CNN’s goal is to strengthen its presence on digital platforms where audiences are shifting. The company hopes this transition will secure its future as a major news organization. While the cuts mainly affect television-focused roles, CNN has assured employees that it will continue investing in digital content.
BP Lays Off Thousands to Streamline Operations
Oil company BP has announced that it will lay off 4,700 employees and 3,000 contractors. This represents about 5% of its global workforce.
BP stated that the job cuts are part of a long-term effort to simplify its operations, reduce costs, and improve efficiency. The company is focusing on strengthening its competitiveness and adapting to market conditions.
Meta Announces Performance-Based Layoffs
Meta CEO Mark Zuckerberg has told employees that the company will make further performance-based job cuts this year. In an internal memo, he said Meta will act quickly to remove underperforming employees.
The company has already laid off more than 21,000 workers since 2022. Zuckerberg emphasized that Meta is raising performance expectations and will make additional cuts based on employee reviews. US employees affected by the layoffs were notified on February 10.
Microsoft Reduces Workforce Across Multiple Divisions
Microsoft was one of the first major companies to announce layoffs in 2025. The company has confirmed job cuts across several divisions, including its security division.
The layoffs are primarily performance-based, targeting employees who did not meet expectations. Microsoft’s India and South Asia head, Puneet Chandok, assured that the company’s India operations would not be affected by these job cuts.
Meta Cuts 3,600 More Jobs
In addition to earlier job reductions, Meta has announced plans to lay off another 3,600 employees. This represents about 5% of its workforce.

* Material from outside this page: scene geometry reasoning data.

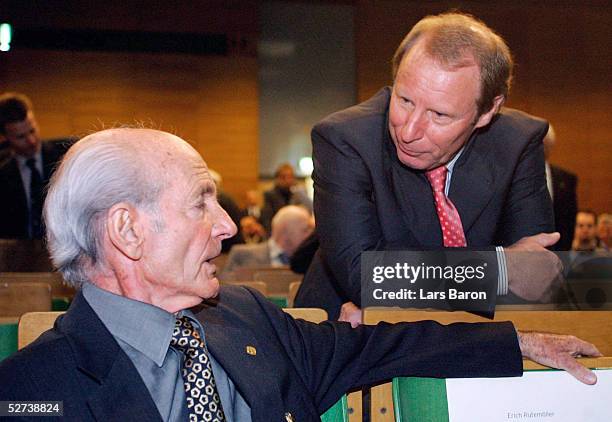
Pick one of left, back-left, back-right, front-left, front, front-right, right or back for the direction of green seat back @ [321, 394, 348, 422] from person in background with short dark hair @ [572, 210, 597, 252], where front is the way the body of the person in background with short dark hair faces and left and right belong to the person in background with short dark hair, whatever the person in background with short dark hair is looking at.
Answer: front

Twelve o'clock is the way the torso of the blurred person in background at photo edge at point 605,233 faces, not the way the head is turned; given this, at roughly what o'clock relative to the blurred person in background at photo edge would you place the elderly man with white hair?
The elderly man with white hair is roughly at 12 o'clock from the blurred person in background at photo edge.

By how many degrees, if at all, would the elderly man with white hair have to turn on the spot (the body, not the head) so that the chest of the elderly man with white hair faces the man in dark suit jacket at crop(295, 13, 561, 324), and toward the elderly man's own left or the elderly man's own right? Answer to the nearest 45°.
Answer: approximately 90° to the elderly man's own left

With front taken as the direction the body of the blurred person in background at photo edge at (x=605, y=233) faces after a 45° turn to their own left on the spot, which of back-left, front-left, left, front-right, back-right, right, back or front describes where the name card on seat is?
front-right

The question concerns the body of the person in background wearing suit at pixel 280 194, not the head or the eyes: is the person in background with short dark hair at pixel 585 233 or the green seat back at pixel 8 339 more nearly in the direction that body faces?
the green seat back

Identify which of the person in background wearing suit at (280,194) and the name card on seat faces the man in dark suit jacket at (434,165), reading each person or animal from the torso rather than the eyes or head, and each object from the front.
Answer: the person in background wearing suit

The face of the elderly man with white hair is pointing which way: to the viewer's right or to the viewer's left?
to the viewer's right

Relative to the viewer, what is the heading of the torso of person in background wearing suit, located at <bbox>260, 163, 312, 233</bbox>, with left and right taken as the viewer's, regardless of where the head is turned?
facing the viewer

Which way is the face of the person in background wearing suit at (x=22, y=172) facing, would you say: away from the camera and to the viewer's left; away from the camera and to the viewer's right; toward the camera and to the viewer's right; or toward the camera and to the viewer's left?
toward the camera and to the viewer's right

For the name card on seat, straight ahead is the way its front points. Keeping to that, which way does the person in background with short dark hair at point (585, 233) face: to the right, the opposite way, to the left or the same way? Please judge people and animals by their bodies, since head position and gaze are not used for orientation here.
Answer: the same way

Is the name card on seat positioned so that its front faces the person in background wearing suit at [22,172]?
no

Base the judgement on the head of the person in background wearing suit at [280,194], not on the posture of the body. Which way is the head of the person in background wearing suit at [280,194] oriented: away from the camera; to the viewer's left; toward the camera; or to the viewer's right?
toward the camera

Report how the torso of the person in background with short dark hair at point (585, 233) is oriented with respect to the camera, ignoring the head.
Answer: toward the camera

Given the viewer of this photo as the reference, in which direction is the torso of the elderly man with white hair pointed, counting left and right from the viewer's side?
facing the viewer and to the right of the viewer
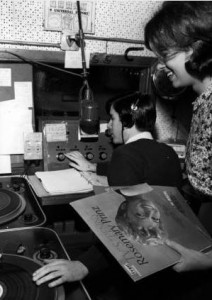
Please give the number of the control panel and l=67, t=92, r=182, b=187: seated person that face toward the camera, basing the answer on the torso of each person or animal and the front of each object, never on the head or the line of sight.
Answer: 1

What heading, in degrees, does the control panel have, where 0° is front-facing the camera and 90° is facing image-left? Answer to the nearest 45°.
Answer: approximately 0°

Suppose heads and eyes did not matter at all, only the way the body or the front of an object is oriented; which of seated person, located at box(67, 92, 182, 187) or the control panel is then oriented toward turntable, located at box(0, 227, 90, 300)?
the control panel

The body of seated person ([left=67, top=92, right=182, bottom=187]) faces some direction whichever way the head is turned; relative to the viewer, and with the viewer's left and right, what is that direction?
facing away from the viewer and to the left of the viewer
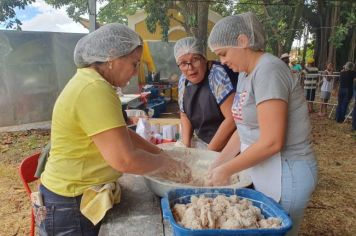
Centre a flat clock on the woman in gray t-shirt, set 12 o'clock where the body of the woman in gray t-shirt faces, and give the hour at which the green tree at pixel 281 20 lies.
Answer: The green tree is roughly at 3 o'clock from the woman in gray t-shirt.

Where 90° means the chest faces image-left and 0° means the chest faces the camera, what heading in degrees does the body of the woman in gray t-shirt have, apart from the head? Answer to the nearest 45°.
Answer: approximately 90°

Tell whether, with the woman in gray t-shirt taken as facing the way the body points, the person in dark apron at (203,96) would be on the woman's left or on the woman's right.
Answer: on the woman's right

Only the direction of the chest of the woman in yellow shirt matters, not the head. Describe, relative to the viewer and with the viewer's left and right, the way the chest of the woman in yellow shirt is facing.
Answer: facing to the right of the viewer

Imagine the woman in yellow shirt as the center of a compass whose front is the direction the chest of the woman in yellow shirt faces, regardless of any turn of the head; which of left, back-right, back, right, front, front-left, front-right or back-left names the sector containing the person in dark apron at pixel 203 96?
front-left

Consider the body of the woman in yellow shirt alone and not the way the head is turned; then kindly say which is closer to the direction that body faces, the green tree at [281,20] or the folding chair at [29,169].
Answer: the green tree

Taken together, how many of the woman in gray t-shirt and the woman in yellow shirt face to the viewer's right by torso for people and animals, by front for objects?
1

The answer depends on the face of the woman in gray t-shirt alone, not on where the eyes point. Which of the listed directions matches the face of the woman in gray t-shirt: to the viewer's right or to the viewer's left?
to the viewer's left

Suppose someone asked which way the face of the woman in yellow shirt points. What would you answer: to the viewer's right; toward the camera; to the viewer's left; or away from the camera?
to the viewer's right

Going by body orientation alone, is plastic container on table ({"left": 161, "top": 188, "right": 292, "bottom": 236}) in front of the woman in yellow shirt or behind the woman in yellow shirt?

CEO Mark Zuckerberg explained in an internal memo that these layoffs are part of an effort to improve efficiency and remove low-performing employees. Meta is undergoing a period of restructuring and operational changes to maintain its competitive edge.
Amazon Continues Job Cuts in Communications and Sustainability Divisions
Amazon has announced new layoffs in its communications and sustainability divisions. While the exact number of affected employees has not been disclosed, the company has confirmed that the job cuts are part of an effort to streamline operations.
In an internal memo obtained by CNBC, Amazon’s leadership explained that the layoffs are necessary to eliminate unnecessary organizational layers and refocus the company’s structure. Amazon has already cut around 27,000 jobs over the past three years.
Salesforce Eliminates Over 1,000 Jobs
Salesforce has also joined the list of companies cutting jobs in 2025. According to reports, the company plans to eliminate over 1,000 positions as part of a restructuring effort.
Despite the layoffs, Salesforce has announced plans to hire more employees to support its AI-driven products. The company has indicated that affected employees may have the opportunity to apply for internal roles.
Google Introduces Voluntary Exit Program
Google has not announced direct layoffs but has introduced a voluntary exit program for employees in its Platforms & Devices division. This division oversees products such as Android, Pixel, Chrome, Nest, and Fitbit.
Senior Vice President Rick Osterloh confirmed in an internal memo that US-based employees who choose to leave will receive severance packages. Google has framed this program as a way to allow employees to transition out of the company on their own terms.
The wave of layoffs in 2025 reflects ongoing economic uncertainty, corporate restructuring, and the growing influence of automation and AI. While some companies are reducing staff to cut costs, others are adapting to technological shifts that are reshaping industries.